Prehospital troponin testing’s role might lie in helping make clinical decisions only when the test results are positive. Let’s say a crew has been called to a patient complaining of chest pain. They conduct their regular cardiac workup (ASA, 12-lead, nitroglycerin), and the 12-lead appears to show sinus rhythm. They transport the patient to the ER, where the attending physician orders a troponin test. In this scenario the patient has to wait for the hospital’s lab to process the sample and analyze the results, potentially adding to the time they might be suffering from an adverse cardiac event.
Now say this same scenario happens to a crew with troponin-testing capabilities. The EMS crew can relay the news of a positive test during the transfer of care or by phone, and the patient can be expedited to advanced cardiac care, saving valuable time. It’s possible even a negative test will save time because the receiving facility need not perform a test of its own. Ultimately this will require broad acceptance that a prehospital troponin test is as reliable as an in-hospital test.

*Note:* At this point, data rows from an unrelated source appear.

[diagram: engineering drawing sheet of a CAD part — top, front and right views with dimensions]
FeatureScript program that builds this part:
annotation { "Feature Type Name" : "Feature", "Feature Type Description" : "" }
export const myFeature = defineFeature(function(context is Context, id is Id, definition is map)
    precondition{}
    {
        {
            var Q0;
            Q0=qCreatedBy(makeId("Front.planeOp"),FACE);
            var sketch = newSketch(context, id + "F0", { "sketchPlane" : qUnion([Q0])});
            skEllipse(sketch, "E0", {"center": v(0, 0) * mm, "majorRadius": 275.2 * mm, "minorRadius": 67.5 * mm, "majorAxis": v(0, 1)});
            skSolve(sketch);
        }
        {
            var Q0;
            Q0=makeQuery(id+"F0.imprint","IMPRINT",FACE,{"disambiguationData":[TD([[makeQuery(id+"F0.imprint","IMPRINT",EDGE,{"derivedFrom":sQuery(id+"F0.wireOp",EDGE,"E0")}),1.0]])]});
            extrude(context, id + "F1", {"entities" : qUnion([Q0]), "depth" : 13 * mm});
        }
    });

It might seem like the stars need to align for a troponin test to prove valuable. But considering how widely used the test is in hospital settings, adding this capability to prehospital care could prove worthwhile, especially given the advances in measurement devices. In the coming years it will be exciting to see more EMS agencies adopt troponin testing and learn from them how to effectively use the results to influence patient care.
1. Rasmussen MB, Stengaard C, Soerensen JT, et al. Prehospital point-of-care troponin measurement predicts outcome and diagnosis in patients with suspected acute myocardial infarction—Experiences from a large routine-use cohort. Eur Heart J, 2017 Aug; 38(suppl 1).
2. Venturini JM, Stake CE, Cichon ME. Prehospital point-of-care testing for troponin: Are the results reliable? Prehosp Emerg Care, 2013; 17: 1, 88–91.
3. National Library of Medicine. The Pre-hospital Evaluation of Sensitive Troponin (PRESTO) Study. ClinicalTrials.gov, https://clinicaltrials.gov/ct2/show/NCT03561051.
4. Newman J, Aulick N, Cheng T, et al. Prehospital identification of acute coronary ischemia using a troponin t rapid assay. Prehosp Emerg Care, 1999 Apr–Jun; 3(2): 97–101.
Gardezi SA. Troponin: think before you request one. BMJ Qual Improv Rep, 2015 Mar 25; 4(1).
Sharma S, Jackson PG, Makan J. Cardiac troponins. J Clin Pathol, 2004; 57(10): 1,025–6.
Wu AH, Apple FS, Gibler WB, et al. National Academy of Clinical Biochemistry Standards of laboratory practice: Recommendations for the use of cardiac markers in coronary artery diseases. Clin Chem, 1999; 45: 1,104–21.
Aditya C. Shekhar is a research scientist, EMS educator, and writer. His articles about the physiologic progression of heart attacks have been read globally and won awards in the field of cardiology. He has taught paramedic, EMT, EMR, and CPR courses in the United States and internationally and has designed online educational content for EMS providers.